Potty Mouth Training

Sunday, December 03, 2006

As Seen in the Wall Street Journal...Editorial by Yvette Corporon

I admit it. I did it. I jumped.

At nine months pregnant and with 50 extra pounds packed on to my petite frame, I performed a fully extended and elegant swan dive right off the corporate ladder and into the pool of full-time parenthood.

Me, the adrenaline addicted, overextended, workaholic Emmy Award winning news producer, decided she was going to take all of that drive, passion and purpose and funnel it in to being a full time mother. So, at 32 years old, I quit my job as Editorial Producer for WCBS-News and channeled all of my creative energy into catering to the needs and whims of my newborn..

I quickly realized that as much as I adored my baby, something was missing from life. Well, guess what – a few things were missing; adult interaction, stimulation, a sense of accomplishment, interesting dinner conversation with my husband, financial security and perhaps the most disturbing missing element of all – my identity.

After several months of self-imposed mommy exile, I rejoined the workforce and took a job as a freelance producer for Good Morning America. Professionally, I was in heaven. Writing and producing for Diane Sawyer, Charlie Gibson and Robin Roberts was the proverbial dream come true. But again, even thought I was professionally fulfilled, personally, I was miserable.

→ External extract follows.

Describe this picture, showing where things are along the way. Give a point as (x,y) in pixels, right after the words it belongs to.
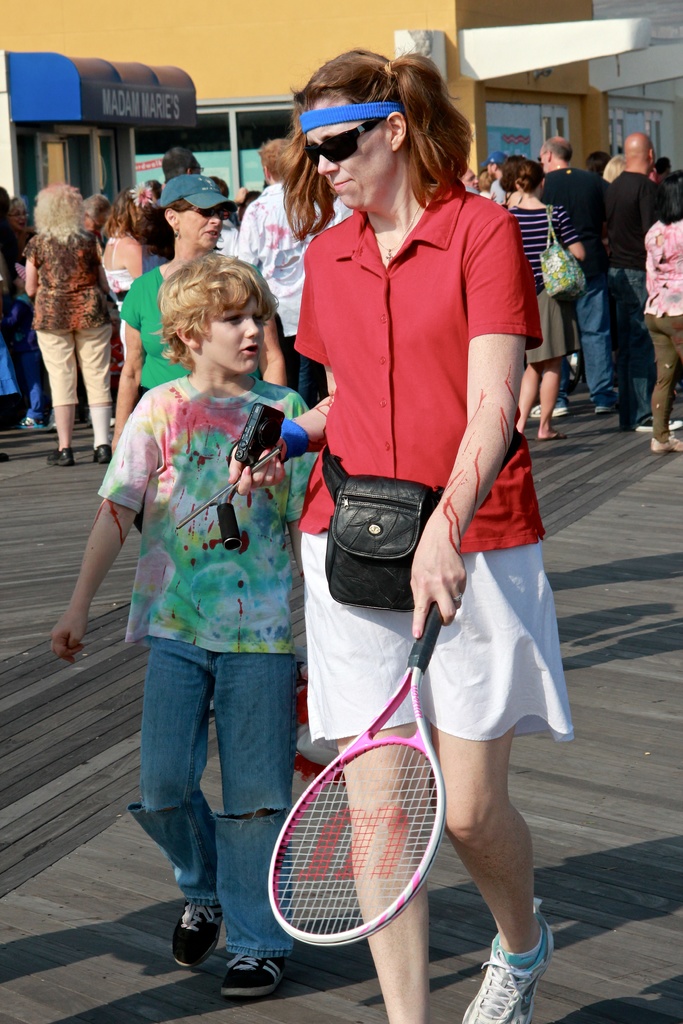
In this image I can see a woman (426,410) wearing red and white colored dress (478,667) and black colored bag (405,607) is standing and holding a black colored object (263,403) and a bat (367,735) in her hand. I can see a boy (282,631) standing beside her. In the background (239,247) I can see few persons (236,236) standing, a shed (22,105) which is blue in color and a building (252,70) which is yellow in color.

There were so many days and nights spent away from my family - nights, weekends, holidays, I felt my daughter’s infancy was slipping away, and I was missing it.

So, once again, I jumped. And like Goldilocks and her search for the perfect porridge, I set out to find the perfect professional/parenting fit.

Today, I’m a producer for the Syndicated Television Show EXTRA. I’m still writing and producing, only this time I’ve traded in undercover shoots and investigations for the world of celebrities and red carpet premieres. I’m still doing what I love for people I respect and admire, only this time I’m home mostly every night to put my kids to bed.

Do I believe in balance? Not in the traditional sense. I don’t believe in complete balance, but I do believe in a better balance. As working mothers, we make choices every single day of our lives. Are you willing to miss an important meeting in order to make it home for trick or treating? Will you blow off a ballet recital to nail a new client? Can you take a detour and put your professional dreams on hold in order to hold your children at night?

I chose to leave my dream job in order to spend more time with my family. Some corporate killers may judge me, say I sold out or couldn’t handle it. I don’t see it that way. One day, when my children are bit older, I’ll once again break through my personal glass ceiling – and when it happens, I won’t be content to sit there picking shrapnel off my suit. I’ll keep climbing, higher and higher. But it will be when I’m ready and at my own pace.

As for life right now, since I’m home at night and my kids are asleep by 8:30, I’ve found another way to pursue my professional dreams. I’ve spent the last year writing a book about the crazy lives of working moms. It’s called Peeing In Peace…Tales and Tips For Type A Moms (January 2007, NK Publications). My co-author is Beth Feldman, VP of the CBS Communications group. Beth never jumped off the ladder like I did, she’s stayed on course and kept climbing steadily higher and higher.

That’s the funny thing about being a working mom, the rest of the world is consumed with that ridiculous question, can they really have it all? We don’t waste our time asking questions, we’re too busy finding answers.